Dennoch: Die Kirchen haben sich mit dem Gedanken der Menschenrechte jahrhundertelang sehr schwer getan, diesen zum Teil sogar bekämpft. Vor allem wegen der radikal antiklerikalen Stimmung während der Französischen Revolution Ende des 18. Jahrhunderts stieß die Idee der Menschenrechte bei den großen Kirchen in Europa während des ganzen 19. Jahrhunderts auf Skepsis bis Ablehnung. Man fürchtete, die Menschen könnten in das Extrem einer zügellosen Freiheit fallen, Staat und Kirchen ihren Einfluss verlieren.

Ein Umdenken setzte ein mit der vor 60 Jahren - am 10. Dezember 1948 - von der Generalversammlung der Vereinten Nationen in Paris verkündeten Allgemeinen Erklärung der Menschenrechte.

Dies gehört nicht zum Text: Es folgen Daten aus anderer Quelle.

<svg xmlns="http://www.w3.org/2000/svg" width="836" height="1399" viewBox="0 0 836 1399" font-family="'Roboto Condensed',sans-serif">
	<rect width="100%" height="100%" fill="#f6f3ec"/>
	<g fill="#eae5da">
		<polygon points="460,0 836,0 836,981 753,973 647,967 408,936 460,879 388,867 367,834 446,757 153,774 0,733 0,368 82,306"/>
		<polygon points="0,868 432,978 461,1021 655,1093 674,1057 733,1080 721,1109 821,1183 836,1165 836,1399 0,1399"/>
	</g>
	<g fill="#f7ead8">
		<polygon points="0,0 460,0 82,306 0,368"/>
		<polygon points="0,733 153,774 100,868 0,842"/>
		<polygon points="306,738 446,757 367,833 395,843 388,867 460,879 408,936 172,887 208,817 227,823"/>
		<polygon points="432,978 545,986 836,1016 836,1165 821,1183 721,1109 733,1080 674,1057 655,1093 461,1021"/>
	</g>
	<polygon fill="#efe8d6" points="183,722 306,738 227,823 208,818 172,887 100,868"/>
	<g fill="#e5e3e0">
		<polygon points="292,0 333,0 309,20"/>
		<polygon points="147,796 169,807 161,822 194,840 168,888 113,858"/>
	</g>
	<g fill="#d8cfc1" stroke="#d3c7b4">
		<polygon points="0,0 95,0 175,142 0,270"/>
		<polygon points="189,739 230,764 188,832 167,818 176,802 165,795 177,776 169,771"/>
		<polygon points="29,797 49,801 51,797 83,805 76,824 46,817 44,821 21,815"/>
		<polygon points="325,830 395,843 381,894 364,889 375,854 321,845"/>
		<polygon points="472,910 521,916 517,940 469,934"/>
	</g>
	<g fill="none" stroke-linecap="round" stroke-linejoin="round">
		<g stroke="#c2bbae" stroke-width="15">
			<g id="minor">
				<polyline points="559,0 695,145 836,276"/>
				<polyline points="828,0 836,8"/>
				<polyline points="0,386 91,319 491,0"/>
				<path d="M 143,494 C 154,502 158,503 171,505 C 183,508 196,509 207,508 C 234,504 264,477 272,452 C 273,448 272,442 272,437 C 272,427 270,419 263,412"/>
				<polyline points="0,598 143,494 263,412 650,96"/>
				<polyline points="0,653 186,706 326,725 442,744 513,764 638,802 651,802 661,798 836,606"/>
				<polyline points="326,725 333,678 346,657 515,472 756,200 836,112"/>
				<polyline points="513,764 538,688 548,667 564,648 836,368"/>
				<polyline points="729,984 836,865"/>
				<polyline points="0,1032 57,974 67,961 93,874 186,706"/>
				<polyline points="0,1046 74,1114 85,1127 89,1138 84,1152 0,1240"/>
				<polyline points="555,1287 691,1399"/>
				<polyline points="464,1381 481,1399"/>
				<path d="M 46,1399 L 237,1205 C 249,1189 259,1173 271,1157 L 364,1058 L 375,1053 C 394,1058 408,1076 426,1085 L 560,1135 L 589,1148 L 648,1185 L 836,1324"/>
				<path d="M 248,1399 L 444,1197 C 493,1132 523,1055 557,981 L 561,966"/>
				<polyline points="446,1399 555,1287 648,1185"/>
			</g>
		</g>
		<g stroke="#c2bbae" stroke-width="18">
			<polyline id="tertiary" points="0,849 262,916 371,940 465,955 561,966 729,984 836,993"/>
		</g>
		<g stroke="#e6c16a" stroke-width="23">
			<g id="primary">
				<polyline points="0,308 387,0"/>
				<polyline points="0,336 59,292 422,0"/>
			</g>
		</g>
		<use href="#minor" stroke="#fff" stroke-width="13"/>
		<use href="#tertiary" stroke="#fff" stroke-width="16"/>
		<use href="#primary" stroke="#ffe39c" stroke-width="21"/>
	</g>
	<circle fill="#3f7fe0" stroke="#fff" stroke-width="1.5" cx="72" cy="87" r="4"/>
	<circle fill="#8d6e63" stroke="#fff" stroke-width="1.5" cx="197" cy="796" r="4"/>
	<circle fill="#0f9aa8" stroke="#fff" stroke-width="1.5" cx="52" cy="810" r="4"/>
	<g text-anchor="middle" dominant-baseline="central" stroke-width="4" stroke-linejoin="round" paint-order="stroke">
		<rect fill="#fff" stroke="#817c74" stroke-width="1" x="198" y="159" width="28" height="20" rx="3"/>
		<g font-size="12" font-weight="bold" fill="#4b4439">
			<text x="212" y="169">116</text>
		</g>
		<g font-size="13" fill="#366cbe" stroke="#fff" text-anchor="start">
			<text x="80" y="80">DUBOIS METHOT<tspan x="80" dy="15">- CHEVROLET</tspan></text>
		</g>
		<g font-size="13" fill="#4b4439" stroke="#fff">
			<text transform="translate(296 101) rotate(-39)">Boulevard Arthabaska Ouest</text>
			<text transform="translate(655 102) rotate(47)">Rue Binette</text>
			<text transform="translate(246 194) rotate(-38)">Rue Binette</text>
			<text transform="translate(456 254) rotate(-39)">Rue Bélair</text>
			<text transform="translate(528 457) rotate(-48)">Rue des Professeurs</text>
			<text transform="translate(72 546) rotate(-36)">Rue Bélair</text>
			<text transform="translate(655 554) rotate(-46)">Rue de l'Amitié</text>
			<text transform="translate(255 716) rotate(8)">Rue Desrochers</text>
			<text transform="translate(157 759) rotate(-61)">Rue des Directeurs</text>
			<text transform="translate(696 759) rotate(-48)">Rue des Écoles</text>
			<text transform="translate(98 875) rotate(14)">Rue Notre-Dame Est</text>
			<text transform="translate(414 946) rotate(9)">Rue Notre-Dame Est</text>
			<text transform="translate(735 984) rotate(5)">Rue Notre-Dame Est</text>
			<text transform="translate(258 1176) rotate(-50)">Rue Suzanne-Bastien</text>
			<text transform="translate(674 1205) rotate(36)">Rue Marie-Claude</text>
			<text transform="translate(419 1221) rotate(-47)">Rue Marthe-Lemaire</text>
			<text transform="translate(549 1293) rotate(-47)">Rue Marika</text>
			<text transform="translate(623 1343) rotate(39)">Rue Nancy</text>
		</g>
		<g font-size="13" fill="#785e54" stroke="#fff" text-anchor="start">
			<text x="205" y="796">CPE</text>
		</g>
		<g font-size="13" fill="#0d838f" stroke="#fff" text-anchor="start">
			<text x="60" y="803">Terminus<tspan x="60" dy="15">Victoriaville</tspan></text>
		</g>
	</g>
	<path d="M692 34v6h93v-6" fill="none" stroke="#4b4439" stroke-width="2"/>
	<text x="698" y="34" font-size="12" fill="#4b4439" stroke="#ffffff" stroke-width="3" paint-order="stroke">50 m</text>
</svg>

Nach den Gräueln der Weltkriege in der ersten Hälfte des 20. Jahrhunderts rangen auch die Kirchen darum, wie man ein globales Blutvergießen in Zukunft verhindern kann.

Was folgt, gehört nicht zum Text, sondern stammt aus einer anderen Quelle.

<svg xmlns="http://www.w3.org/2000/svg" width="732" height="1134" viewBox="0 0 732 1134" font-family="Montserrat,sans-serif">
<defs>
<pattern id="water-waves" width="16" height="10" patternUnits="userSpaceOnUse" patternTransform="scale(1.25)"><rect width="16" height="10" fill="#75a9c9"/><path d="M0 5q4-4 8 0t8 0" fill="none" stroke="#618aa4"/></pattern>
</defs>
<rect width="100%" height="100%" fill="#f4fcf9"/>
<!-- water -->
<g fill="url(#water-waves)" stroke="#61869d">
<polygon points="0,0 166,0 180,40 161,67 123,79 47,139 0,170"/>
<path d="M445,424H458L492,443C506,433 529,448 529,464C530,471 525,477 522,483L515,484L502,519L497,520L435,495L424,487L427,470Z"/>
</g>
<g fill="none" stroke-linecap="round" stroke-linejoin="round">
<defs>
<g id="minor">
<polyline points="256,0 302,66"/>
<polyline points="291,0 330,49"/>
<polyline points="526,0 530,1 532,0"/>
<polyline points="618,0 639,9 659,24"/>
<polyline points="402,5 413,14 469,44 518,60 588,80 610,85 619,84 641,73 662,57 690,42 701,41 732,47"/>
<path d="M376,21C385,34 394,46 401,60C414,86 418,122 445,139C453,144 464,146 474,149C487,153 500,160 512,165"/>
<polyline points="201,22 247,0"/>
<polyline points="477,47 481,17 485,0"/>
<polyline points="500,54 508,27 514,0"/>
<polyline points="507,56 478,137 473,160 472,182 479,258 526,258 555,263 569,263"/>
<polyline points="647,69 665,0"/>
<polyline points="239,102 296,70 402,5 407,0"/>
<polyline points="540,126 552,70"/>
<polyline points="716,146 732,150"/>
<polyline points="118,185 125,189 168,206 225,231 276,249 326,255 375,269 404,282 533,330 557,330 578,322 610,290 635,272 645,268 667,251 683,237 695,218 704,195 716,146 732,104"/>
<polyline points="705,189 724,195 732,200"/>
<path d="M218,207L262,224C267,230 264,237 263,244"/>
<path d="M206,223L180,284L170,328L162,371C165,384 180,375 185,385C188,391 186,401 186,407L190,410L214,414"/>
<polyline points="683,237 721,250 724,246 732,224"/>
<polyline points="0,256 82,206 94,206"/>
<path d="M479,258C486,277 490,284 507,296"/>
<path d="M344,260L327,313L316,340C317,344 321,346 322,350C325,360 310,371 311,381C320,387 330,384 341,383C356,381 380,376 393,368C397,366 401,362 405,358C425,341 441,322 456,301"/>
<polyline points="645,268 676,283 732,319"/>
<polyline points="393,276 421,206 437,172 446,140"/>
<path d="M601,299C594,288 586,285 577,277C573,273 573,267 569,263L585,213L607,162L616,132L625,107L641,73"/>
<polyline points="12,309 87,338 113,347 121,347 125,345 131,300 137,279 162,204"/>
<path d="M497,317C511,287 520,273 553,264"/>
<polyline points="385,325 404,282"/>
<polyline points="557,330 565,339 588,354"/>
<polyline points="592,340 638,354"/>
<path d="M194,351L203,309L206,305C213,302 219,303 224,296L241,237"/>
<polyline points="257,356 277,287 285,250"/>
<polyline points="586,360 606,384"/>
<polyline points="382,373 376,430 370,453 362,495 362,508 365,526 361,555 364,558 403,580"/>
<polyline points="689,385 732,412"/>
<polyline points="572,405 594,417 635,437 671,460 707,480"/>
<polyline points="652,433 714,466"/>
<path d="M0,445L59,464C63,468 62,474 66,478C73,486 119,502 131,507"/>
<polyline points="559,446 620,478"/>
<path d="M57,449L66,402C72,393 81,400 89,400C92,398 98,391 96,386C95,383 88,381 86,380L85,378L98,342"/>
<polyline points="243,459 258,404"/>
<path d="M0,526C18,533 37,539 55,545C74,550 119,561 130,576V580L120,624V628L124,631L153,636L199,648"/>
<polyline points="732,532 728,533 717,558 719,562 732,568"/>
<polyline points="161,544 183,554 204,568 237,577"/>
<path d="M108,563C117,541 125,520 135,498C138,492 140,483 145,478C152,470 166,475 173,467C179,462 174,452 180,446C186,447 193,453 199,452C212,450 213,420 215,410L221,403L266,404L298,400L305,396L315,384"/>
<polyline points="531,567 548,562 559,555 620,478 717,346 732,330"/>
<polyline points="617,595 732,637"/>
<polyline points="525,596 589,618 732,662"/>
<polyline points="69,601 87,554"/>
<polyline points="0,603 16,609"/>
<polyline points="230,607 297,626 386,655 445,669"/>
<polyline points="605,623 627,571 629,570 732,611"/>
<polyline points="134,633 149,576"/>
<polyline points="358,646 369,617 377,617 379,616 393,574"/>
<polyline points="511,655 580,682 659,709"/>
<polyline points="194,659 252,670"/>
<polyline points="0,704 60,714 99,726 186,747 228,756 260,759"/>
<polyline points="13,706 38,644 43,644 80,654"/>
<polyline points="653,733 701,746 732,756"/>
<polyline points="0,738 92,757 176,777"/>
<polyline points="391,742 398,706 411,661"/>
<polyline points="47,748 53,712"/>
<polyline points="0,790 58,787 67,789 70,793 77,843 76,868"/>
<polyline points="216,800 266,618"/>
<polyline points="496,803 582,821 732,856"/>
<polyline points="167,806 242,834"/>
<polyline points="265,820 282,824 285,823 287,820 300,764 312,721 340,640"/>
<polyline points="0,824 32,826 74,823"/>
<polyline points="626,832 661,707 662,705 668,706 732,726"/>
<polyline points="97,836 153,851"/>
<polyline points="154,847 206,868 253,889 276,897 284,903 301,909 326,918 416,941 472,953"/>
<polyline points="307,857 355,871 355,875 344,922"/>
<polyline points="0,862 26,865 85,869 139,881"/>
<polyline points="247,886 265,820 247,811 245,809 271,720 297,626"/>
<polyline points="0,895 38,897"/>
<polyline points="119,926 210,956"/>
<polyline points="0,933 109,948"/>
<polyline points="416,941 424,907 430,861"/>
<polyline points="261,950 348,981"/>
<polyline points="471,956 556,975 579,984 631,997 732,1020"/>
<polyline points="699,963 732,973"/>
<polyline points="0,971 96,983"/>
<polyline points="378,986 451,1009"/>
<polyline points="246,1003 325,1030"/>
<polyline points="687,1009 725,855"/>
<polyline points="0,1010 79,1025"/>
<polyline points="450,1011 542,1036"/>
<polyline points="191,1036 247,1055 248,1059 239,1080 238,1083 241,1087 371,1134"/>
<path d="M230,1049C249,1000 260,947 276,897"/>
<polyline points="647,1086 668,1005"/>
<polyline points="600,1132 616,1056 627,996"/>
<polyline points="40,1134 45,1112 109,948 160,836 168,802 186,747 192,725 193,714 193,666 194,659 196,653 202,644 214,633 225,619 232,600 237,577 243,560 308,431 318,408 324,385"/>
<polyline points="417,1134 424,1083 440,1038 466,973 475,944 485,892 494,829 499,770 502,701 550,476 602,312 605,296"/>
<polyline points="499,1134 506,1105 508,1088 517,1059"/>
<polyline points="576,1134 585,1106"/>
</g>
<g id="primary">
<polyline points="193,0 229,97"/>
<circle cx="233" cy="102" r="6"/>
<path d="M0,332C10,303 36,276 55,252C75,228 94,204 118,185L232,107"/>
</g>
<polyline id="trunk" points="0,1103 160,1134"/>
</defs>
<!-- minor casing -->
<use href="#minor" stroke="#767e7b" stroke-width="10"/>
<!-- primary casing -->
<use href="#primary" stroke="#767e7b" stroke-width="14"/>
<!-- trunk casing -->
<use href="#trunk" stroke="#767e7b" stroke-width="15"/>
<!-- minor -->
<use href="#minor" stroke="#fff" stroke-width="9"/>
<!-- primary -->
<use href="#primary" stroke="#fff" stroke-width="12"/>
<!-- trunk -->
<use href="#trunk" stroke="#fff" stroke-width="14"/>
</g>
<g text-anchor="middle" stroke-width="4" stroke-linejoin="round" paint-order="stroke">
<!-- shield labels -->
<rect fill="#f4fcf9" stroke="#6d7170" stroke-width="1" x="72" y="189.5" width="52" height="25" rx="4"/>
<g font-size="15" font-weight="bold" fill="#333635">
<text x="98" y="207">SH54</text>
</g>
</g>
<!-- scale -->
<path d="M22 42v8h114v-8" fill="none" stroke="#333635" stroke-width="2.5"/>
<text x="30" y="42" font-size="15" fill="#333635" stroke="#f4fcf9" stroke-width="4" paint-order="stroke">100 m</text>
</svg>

Ein Meilenstein war die Enzyklika "Pacem in Terris" ("Frieden auf Erden") von Papst Johannes XXIII. aus dem Jahr 1963: "Bezüglich der Menschenrechte, die Wir ins Auge fassen wollen, stellen Wir gleich zu Beginn fest, daß der Mensch das Recht auf Leben hat, auf die Unversehrtheit des Leibes sowie auf die geeigneten Mittel zu angemessener Lebensführung."

Es ist allerdings nicht so, dass die Kirchen die Menschenrechte erst im 20. Jahrhundert entdeckt hätten. Bereits in der frühen Christenheit wurden entsprechende philosophische Vorstellungen aus der Antike übernommen. Vor allem Martin Luther (1483-1546) machte am Ende des Mittelalters deutlich, dass die Würde und der Wert eines Menschen nicht von dessen Leistung oder Fehlern abhängt. Auch der Reformator Johannes Calvin, an dessen 500. Geburtstag 2009 gedacht wird, beeinflusste die moderne Idee der Menschenrechte.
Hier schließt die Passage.